Monday, October 11, 2021
Nobel prize in economics awarded for innovation in causal inference from observational data (Michael Simkovic)
Three renowned labor economists, David Card (Berkeley), Joshua Angrist (MIT) and Guido Imbens (Stanford Business School) shared the Nobel prize in economics for their pioneering work using observational (i.e., non-experimental) data for causal inference. This work facilitated empirical analysis of the effects of various legal and public policy changes, which are enacted in the real world and not under laboratory conditions. Many scholars in law & economics and empirical legal studies built on their work and relied on the techniques the prize-winners developed.

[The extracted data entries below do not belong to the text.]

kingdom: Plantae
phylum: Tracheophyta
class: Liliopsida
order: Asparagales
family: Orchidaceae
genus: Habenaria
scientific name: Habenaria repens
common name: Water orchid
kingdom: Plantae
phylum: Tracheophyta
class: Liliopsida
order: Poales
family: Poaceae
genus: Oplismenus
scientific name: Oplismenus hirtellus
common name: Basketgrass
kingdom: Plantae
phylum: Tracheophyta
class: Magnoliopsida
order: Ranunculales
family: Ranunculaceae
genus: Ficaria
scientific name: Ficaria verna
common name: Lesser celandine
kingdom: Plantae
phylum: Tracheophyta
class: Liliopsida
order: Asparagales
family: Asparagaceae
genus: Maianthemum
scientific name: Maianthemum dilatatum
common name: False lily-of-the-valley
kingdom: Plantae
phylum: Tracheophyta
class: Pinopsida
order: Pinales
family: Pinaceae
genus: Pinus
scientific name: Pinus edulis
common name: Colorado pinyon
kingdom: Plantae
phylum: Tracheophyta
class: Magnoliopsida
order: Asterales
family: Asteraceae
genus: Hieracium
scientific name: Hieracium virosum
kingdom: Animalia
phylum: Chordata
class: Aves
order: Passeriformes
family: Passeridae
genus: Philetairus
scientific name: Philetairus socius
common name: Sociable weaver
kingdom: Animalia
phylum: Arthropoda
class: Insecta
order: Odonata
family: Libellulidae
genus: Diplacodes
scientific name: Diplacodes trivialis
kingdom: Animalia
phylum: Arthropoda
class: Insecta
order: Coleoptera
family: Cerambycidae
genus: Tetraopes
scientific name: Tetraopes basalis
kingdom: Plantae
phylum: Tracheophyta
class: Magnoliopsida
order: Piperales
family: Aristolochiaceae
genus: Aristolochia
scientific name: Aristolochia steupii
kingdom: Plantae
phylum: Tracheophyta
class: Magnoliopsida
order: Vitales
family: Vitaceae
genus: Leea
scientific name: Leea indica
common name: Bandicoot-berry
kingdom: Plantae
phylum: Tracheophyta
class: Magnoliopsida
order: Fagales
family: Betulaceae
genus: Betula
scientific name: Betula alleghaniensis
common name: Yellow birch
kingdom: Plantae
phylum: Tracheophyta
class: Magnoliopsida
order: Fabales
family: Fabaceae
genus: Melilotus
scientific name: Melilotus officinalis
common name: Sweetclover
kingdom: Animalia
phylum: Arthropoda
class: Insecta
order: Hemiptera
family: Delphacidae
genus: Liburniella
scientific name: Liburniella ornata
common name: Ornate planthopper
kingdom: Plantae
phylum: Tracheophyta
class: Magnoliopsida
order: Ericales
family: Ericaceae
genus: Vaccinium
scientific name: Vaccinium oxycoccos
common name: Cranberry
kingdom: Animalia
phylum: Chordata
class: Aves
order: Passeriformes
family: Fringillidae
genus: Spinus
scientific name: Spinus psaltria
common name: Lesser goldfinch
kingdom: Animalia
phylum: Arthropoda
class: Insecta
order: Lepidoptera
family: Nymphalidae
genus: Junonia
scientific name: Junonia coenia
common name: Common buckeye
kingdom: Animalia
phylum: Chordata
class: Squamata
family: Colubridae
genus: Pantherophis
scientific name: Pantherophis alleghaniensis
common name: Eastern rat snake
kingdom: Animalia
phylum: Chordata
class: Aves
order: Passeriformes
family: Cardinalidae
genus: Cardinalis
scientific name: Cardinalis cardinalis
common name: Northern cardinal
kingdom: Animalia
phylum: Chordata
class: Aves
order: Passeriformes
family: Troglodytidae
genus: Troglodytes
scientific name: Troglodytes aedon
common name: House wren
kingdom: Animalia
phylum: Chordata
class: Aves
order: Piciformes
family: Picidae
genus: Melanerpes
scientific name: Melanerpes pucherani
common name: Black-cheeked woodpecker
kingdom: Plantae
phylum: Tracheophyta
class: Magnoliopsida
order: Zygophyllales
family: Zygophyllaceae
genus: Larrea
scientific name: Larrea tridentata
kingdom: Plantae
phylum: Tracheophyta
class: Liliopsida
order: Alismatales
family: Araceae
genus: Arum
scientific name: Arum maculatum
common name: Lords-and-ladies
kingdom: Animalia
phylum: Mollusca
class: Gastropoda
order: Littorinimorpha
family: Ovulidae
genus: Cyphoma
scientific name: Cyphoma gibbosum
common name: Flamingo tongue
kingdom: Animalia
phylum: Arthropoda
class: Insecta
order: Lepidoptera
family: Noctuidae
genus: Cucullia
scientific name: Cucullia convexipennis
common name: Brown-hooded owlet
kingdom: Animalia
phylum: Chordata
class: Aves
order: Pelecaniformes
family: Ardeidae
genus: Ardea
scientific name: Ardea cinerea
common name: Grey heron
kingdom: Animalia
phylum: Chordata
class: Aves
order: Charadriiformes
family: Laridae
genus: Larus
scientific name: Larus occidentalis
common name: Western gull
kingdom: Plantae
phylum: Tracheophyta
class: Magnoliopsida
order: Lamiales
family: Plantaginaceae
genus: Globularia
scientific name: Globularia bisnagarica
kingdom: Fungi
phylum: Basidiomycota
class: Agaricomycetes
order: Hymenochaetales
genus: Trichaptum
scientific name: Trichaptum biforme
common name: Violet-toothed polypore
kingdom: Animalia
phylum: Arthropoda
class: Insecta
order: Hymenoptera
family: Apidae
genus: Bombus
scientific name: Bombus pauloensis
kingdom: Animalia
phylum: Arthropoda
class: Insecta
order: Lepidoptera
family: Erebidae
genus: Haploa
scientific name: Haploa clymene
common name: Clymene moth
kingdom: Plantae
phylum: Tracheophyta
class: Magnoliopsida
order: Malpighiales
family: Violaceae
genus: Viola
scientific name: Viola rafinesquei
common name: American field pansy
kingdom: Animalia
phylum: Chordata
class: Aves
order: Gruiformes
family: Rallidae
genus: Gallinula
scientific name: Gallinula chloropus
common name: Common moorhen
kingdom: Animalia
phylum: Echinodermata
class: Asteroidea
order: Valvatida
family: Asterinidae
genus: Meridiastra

Card is famous for a series of difference-in-differences analyses across state borders that showed that moderate increases in minimum wage often don't lead to unemployment, as had been previously believed based on economic theory and simplifying assumptions. Card's work was met with substantial skepticism, and conflicting claims from other empiricists, but he eventually changed the conventional wisdom among economists--a triumph of empiricism over theory and of science over ideology. Card is a co-editor of the Handbook of Labor Economics.
Angrist and Imbens developed new ways to identify Local Average Treatment Effects, such as the use of instrumental variables. Angrist is also a co-author of Mostly Harmless Econometrics, a text that is widely used to train economists, law professors with an empirical bent, and other researchers. Imbens' methodological work is taught heavily in an empirical studies workshop run by Bernard Black at Northwestern and the late Matt McCubbins at Duke. Imbens is also the co-author of a popular book on empirical methods, Causal Inference for Statistics, Social, and Biomedical Sciences.
Black & McCubbin's workshop--which I highly recommend--is intended to help law professors and other researchers learn to engage in more sophisticated empirical analysis.
In widely cited work, Angrist found strong evidence that military service--specifically in Vietnam--adversely affected subsequent earnings. Imbens and Angrist have also found strong evidence that education substantially increases subsequent earnings, using changes and variation in compulsory schooling laws. The causal relationship between education and earnings is now widely accepted among labor economists and other empiricists.